Wikis im Mittelstand

Zum Schluss dieser Wiki-Woche noch ein Blick auf Wikis im Mittelstand. Dazu auch ein paar Links auf Blogs, die sich intensiver mit Wikis beschäftigen. Bei Gesprächen mit Unternehmern musste ich feststellen, dass man vielfach zwar die Wikipedia kennt, aber sich noch überhaupt keine Gedanken darüber gemacht hat, wie denn Wikis im (kleineren) Unternehmen einzusetzen wären. Hier gibt es ein klares Defizit an Wissen.

Als positives Beispiel erwähne ich dann gerne das Wiki von doubleSlash: Dieses IT-Unternehmen hat in Zusammenarbeit mit externen Experten ein (nicht mehr öffentlich zugängliches) Wiki zum „Identity and Access Management“ erarbeitet. Weitere Unternehmen in Baden-Württemberg, die bereits mit Wikis arbeiten, sind Web.de in Karlsruhe und Festo in Esslingen (in beiden Fällen unternehmensintern).

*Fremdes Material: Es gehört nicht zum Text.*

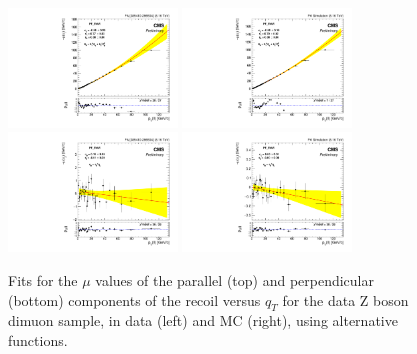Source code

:\begin{figure} [!htbp]
\begin{center}
\includegraphics[width=0.4\textwidth]{Figures/WBoson/Analysis/Correction/Recoil/Syst/SystPt/Data/fitPFu1mean.pdf}
\includegraphics[width=0.4\textwidth]{Figures/WBoson/Analysis/Correction/Recoil/Syst/SystPt/MC/fitPFu1mean.pdf} \\
\includegraphics[width=0.4\textwidth]{Figures/WBoson/Analysis/Correction/Recoil/Syst/SystPt/Data/fitPFu2mean.pdf}
\includegraphics[width=0.4\textwidth]{Figures/WBoson/Analysis/Correction/Recoil/Syst/SystPt/MC/fitPFu2mean.pdf}
\caption{Fits for the $\mu$ values of the parallel (top) and perpendicular (bottom) components of the recoil versus $q_{T}$ for the data Z boson dimuon sample, in data (left) and MC (right), using alternative functions.}
\label{fig:figU12RecoilScaleFit_pol}
\end{center}
\end{figure}

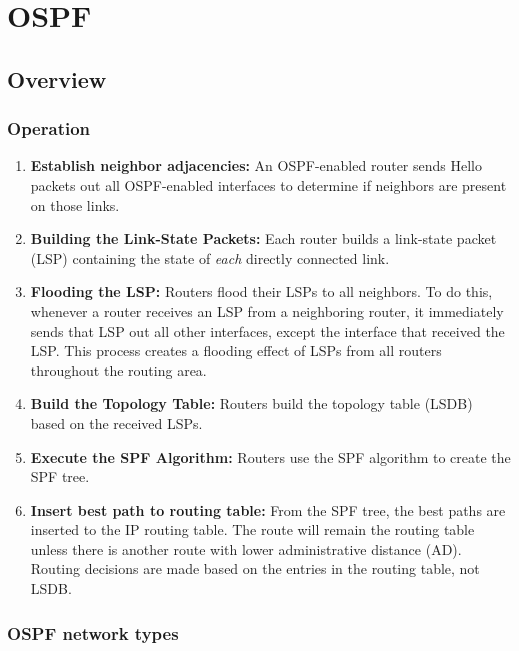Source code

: \chapter{OSPF}

\section{Overview}

\subsection{Operation}

\begin{enumerate}
\item \textbf{Establish neighbor adjacencies:} An OSPF-enabled router sends Hello packets out all OSPF-enabled interfaces to determine if neighbors are present on those links.

\item \textbf{Building the Link-State Packets:} Each router builds a link-state packet (LSP) containing the state of \emph{each} directly connected link. 

\item \textbf{Flooding the LSP:} Routers flood their LSPs to all neighbors. To do this, whenever a router receives an LSP from a neighboring router, it immediately sends that LSP out all other interfaces, except the interface that received the LSP. This process creates a flooding effect of LSPs from all routers throughout the routing area.

\item \textbf{Build the Topology Table:} Routers build the topology table (LSDB) based on the received LSPs. 

\item \textbf{Execute the SPF Algorithm:} Routers use the SPF algorithm to create the SPF tree.

\item \textbf{Insert best path to routing table:} From the SPF tree, the best paths are inserted to the IP routing table. The route will remain the routing table unless there is another route with lower administrative distance (AD). Routing decisions are made based on the entries in the routing table, not LSDB.
\end{enumerate}
	
\subsection{OSPF network types}


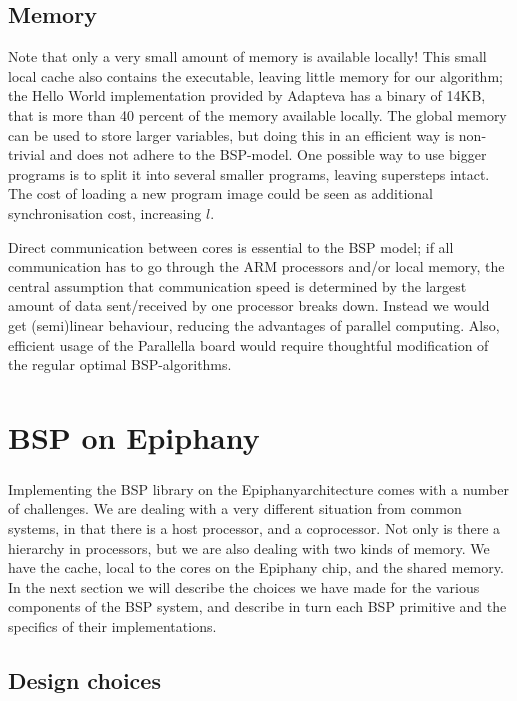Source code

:\documentclass[fleqn]{article}
\renewcommand{\(}{\left(}
\renewcommand{\)}{\right)}
\newcommand{\tm}{\textsuperscript{\texttrademark}}
\begin{document}
\subsection{Memory}
Note that only a very small amount of memory is available locally! This small local cache also contains the executable, leaving little memory for our algorithm; the Hello World implementation provided by Adapteva has a binary of 14KB, that is more than 40 percent of the memory available locally. The global memory can be used to store larger variables, but doing this in an efficient way is non-trivial and does not adhere to the BSP-model. One possible way to use bigger programs is to split it into several smaller programs, leaving supersteps intact. The cost of loading a new program image could be seen as additional synchronisation cost, increasing $l$.

Direct communication between cores is essential to the BSP model; if all communication has to go through the ARM processors and/or local memory, the central assumption that communication speed is determined by the largest amount of data sent/received by one processor breaks down. Instead we would get (semi)linear behaviour, reducing the advantages of parallel computing. Also, efficient usage of the Parallella board would require thoughtful modification of the regular optimal BSP-algorithms. 


\section{BSP on Epiphany\tm}

Implementing the BSP library on the Epiphany\tm architecture comes with a number of challenges. We are dealing with a very different situation from common systems, in that there is a host processor, and a coprocessor. Not only is there a hierarchy in processors, but we are also dealing with two kinds of memory. We have the cache, local to the cores on the Epiphany chip, and the shared memory. In the next section we will describe the choices we have made for the various components of the BSP system, and describe in turn each BSP primitive and the specifics of their implementations.

\subsection{Design choices}
\end{document}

Ein bemerkenswertes Beispiel für ein Wiki ist das PR-Wörterbuch. Dahinter steckt die Kommunikationsagentur Schrader (pr-dienst.de) aus Hannover. Kritisch mit diesem Wiki setzen sich die PR-Fundsachen auseinander. Ich denke aber, dass man ein Wiki durchaus auch für werbliche Zwecke einsetzen darf. Und damit sind wir bei den wesentlichen Einsatzmöglichkeiten von Wikis im Mittelstand:

  1. Als Intranet etwa, das sehr kostengünstig eingerichtet werden kann und damit auch kleinen Firmen einen effizienten und attraktiven Informationspool bereitstellen kann (hier nochmals der Verweis auf Andrew McAfee und hier eine Diskussion dazu).
  2. Für Projektarbeiten oder spezielle Aufträge, bei denen mehrere Personen voneinander unabhängig mitwirken und die dafür ein gemeinsames Diskussions-, Prozess-, und Dokumentationsmittel einsetzen möchten (gut dargestellt im Blog von Socialtext).
  3. Als Wissensdatenbank. Je kleiner das Unternehmen, desto weniger Zeit bleibt meist für die Dokumentation von Abläufen, Techniken oder Kundenanforderungen. Warum nicht einmal statt der üblichen Office-Dokumente ein Wiki starten? Hier eine Gebrauchsanweisung.
  4. Als Marketing-Tool. Ein Wiki kann auch bewusst dafür entwickelt werden, um mehr Aufmerksamkeit in den Suchmaschinen zu bekommen. Beispielhaft habe ich oben schon das PR-Wörterbuch erwähnt.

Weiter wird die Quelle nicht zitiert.